We are about to see another technology leap from the networks, with speeds increasing by a factor of 10 – just what the industry needs to kick-start a boom in mobile content.More mobile usage means more business for everyone. But David King wonders if all the operator focus on HSDPA might not be a distraction when we should be focussing on the essentials.
The mobile industry is busy gearing itself for another technology upgrade that could soon make quite a difference to the way consumers experience and download mobile content. High-speed downlink packet access (HSDPA) is a new technology that can vastly improve the customer experience on a mobile phone.
That’s because it improves the speed at which users download content such as pictures, images, video and other applications by as much as a factor of 10. Impressively, HSDPA will deliver initial throughput rates of between 400Kbps and 600Kbps, with a peak rate of 14.4Mbps. In essence, HSDPA has the potential to download a picture in several seconds as opposed to the 10 to 12 seconds it can currently take with 3G.
This could be a reason why the downloading of digital pictures or any other content on to mobiles phones could really take off.
A quick trawl through the news already tells us that many operators worldwide are planning commercial rollouts or trials of this technology. Companies such as T-Mobile in Germany and the Netherlands, Vodafone Group in Japan and New Zealand, or Cingular in the US, have all announced HSDPA rollouts.
Many of these operators will launch HSDPA services this year, prompting analyst and research company IDC to forecast that by the end of 2009 there will already be approximately 40m HSDPA subscribers in Western Europe alone.
Now, I’m a CTO and personally I love the technology strides the mobile world is making. But all this flurry of activity on HSPDA does make me think … Is this the whole story? Why are mobile operators making their respective upgrades to HSDPA so soon after the launch of commercial 3G networks? I mean, will it genuinely offer users a better user experience and therefore drive subscriber data usage?
Well, I believe the answer is not that simple. On its own speed will not make mobile content a success.
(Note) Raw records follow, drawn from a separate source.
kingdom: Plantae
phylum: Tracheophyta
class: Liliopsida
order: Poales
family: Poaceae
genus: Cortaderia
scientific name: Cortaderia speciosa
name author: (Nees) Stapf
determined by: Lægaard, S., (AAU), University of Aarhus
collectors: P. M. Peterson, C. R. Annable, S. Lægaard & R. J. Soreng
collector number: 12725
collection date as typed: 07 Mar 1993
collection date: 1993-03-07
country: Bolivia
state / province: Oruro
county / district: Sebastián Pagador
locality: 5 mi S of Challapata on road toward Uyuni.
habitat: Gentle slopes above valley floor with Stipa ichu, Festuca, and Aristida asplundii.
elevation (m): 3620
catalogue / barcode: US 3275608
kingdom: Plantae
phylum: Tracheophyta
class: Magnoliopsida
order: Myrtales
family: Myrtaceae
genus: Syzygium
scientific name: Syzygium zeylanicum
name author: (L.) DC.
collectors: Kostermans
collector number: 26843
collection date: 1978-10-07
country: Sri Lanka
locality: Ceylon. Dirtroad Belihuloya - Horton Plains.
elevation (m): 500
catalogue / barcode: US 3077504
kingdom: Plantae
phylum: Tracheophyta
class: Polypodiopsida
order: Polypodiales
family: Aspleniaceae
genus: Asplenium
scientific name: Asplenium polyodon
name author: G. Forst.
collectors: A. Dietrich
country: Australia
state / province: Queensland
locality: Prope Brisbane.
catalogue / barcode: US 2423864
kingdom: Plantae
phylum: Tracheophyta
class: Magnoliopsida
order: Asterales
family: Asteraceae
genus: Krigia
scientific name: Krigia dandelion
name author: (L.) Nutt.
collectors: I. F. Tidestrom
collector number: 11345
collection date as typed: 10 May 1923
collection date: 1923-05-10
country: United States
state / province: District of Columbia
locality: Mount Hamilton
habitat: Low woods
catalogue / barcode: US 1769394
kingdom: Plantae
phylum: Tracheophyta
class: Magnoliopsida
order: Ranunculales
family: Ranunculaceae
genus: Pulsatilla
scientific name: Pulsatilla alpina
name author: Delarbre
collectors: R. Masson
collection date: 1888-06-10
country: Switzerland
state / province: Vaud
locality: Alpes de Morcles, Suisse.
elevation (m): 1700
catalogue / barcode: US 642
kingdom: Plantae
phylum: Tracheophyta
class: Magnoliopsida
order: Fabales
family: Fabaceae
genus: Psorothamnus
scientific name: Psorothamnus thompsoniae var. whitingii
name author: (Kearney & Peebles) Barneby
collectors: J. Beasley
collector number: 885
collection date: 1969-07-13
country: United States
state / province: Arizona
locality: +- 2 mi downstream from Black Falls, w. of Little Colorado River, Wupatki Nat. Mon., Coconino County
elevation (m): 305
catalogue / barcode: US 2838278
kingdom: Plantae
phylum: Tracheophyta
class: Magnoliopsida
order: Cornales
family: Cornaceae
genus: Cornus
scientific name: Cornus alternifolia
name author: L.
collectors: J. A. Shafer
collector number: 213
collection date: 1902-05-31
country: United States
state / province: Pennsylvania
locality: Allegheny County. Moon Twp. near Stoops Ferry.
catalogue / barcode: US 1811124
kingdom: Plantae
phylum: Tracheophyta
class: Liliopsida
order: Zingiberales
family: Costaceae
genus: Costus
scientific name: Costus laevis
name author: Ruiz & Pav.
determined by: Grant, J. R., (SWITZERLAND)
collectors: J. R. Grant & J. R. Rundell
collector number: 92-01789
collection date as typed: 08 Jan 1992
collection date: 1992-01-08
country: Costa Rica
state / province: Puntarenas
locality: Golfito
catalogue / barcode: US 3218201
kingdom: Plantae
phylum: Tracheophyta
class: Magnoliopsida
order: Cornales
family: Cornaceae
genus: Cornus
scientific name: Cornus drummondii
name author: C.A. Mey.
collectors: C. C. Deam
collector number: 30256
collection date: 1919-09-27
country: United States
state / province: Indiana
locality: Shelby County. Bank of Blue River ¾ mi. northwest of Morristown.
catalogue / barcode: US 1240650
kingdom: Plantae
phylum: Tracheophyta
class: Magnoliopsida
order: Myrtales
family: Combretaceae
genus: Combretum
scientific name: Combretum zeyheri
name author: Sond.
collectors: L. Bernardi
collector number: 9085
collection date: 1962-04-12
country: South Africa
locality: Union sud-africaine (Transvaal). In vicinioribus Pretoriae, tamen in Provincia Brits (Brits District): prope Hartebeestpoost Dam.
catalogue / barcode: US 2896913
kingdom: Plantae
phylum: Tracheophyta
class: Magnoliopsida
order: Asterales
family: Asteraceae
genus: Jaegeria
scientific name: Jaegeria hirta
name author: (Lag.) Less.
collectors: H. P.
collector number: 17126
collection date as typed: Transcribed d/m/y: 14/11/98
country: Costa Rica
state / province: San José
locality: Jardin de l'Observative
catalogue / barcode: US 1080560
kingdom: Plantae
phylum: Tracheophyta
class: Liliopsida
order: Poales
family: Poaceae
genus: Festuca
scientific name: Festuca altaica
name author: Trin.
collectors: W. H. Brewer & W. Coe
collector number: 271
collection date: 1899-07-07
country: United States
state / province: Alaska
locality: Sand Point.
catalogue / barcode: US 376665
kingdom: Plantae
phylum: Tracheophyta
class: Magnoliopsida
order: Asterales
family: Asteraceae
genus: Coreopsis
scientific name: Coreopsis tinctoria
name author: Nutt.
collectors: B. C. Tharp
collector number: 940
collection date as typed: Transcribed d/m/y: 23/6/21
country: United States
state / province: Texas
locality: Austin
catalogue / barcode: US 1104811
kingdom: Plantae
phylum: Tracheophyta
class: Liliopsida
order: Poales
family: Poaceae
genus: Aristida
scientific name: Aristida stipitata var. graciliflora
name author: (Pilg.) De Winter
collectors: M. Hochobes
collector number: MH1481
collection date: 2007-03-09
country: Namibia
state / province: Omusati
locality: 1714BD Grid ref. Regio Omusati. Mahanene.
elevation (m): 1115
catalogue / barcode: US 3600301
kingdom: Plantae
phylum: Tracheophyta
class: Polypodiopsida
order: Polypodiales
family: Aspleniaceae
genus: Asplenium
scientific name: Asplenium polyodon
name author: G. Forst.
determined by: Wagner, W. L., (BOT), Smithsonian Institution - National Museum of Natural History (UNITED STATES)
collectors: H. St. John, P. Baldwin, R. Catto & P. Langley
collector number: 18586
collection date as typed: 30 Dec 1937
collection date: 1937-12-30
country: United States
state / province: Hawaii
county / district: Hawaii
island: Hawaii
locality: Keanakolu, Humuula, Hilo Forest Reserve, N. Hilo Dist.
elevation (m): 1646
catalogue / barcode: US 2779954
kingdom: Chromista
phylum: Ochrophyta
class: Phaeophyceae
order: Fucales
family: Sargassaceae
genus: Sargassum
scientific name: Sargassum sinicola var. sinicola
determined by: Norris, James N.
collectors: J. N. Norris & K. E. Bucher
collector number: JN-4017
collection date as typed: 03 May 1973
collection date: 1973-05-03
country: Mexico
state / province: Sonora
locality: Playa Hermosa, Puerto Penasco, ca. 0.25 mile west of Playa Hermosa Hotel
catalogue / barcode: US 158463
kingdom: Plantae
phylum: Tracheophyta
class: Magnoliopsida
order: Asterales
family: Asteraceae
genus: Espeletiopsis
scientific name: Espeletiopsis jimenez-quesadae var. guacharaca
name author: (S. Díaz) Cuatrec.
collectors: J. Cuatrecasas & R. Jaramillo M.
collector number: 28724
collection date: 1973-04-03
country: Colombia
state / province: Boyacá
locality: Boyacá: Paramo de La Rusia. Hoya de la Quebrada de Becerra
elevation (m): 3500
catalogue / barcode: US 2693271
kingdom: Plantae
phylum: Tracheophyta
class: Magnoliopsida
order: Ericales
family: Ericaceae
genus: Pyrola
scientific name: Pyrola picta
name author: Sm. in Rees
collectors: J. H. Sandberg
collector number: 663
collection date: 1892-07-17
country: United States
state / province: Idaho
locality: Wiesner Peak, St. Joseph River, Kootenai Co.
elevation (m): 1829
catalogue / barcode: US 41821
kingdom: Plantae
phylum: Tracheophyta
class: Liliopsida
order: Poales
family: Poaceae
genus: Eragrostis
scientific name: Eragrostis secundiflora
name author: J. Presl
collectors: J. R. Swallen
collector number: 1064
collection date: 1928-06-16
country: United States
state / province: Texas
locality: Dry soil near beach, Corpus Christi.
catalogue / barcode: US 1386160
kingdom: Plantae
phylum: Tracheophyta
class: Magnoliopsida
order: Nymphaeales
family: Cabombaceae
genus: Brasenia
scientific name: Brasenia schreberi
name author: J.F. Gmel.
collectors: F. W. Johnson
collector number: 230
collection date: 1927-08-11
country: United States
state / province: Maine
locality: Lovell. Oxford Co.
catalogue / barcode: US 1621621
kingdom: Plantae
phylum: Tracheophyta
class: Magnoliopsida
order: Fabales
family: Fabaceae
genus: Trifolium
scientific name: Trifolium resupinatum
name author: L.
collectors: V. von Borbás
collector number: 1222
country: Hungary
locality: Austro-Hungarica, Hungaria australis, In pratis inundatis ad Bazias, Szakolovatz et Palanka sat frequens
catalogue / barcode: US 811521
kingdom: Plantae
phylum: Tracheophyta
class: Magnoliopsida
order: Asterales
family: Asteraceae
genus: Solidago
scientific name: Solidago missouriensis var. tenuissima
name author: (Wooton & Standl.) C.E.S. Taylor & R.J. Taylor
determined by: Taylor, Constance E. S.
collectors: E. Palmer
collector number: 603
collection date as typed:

Simplicity really is the key for mobile subscribers, and history has taught us that this is why technologies such as SMS, have in the past, grown exponentially. Basics such as having a simple and easy to use graphical interface on the handset, and making the experience intuitive for the user go a long, long way in enhancing the user experience.
Perhaps the mobile industry can learn a valuable lesson from the fixed-line world of the Internet and the use of broadband.
While broadband has enhanced the experience of using content from the Internet via a PC, it is only half the story. We must remember it was clear, well-promoted and easy-to-navigate web pages that fuelled the growth of the Internet, with intuitive browsers becoming catalysts for this growth.
It is my view that this will be even more important in the mobile world, where the screen size is smaller and when users are constantly on the move. Every part of the chain needs to work for the consumer experience to be right, and that includes good handset performance, battery life, and roaming coverage so that calls are not dropped, as well as the presentation of the content itself.
Reducing the time lag between downloads and increasing download speeds for mobile content will play a big role in ensuring subscribers rapidly adopt mobile content.
In fact our own consumer research that LogicaCMG conducted in June last year showed that speed was cited as one of the most important factors in boosting subscribers’ use of mobile content. It is for this very reason why at LogicaCMG we are already developing high-speed proxys that speed up content delivery.
However, at the end of the day HSPDA is just an enabling technology, the same as WAP is. The true way to enhance customer experience for downloading mobile content is not just through speed but through the entire delivery chain of mobile content. This is not just limited to how quickly you receive it, but more importantly to how you find it and view it on your handset, access it through simple one key access, and even how you pay for it.
It is about the customer experience, which has many facets to it – speed just being one of them.
The mobile industry has taken some great steps to see mobile content slowly but surely take off. The next wave of growth could be exponential, and technologies like HSDPA will play their part in ensuring that as a result of a rewarding customer experience, mobile content download rates grow steadily.
However, for operators to truly capture the subscriber loyalty that will repeatedly increase their data revenues though greater mobile downloads, the customer experience must be really rewarding – and unfortunately that is not just down to HSDPA (or any other technology, for that matter).